** Source material **
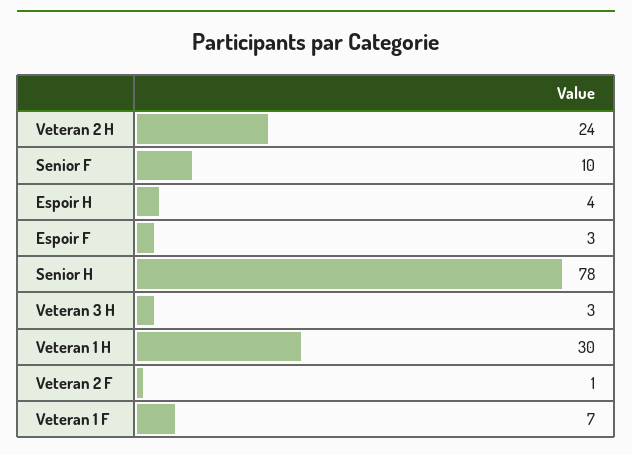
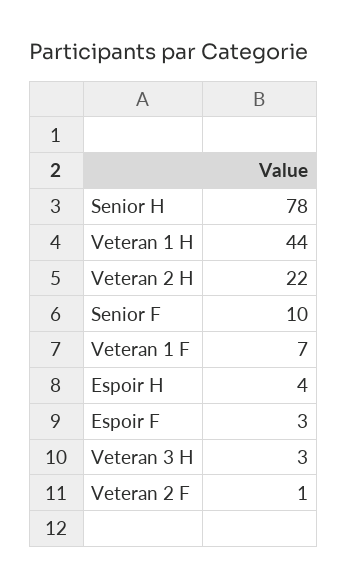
  {
-   "Veteran 2 H": 24,
+   "Veteran 2 H": 22,
    "Senior F": 10,
    "Espoir H": 4,
    "Espoir F": 3,
    "Senior H": 78,
    "Veteran 3 H": 3,
-   "Veteran 1 H": 30,
+   "Veteran 1 H": 44,
    "Veteran 2 F": 1,
    "Veteran 1 F": 7
  }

** What the exercise asks **
An exact copy of the records above is needed, free of pictures.

** Solution to this problem **
  {
-   "Veteran 2 H": 24,
+   "Veteran 2 H": 22,
    "Senior F": 10,
    "Espoir H": 4,
    "Espoir F": 3,
    "Senior H": 78,
    "Veteran 3 H": 3,
-   "Veteran 1 H": 30,
+   "Veteran 1 H": 44,
    "Veteran 2 F": 1,
    "Veteran 1 F": 7
  }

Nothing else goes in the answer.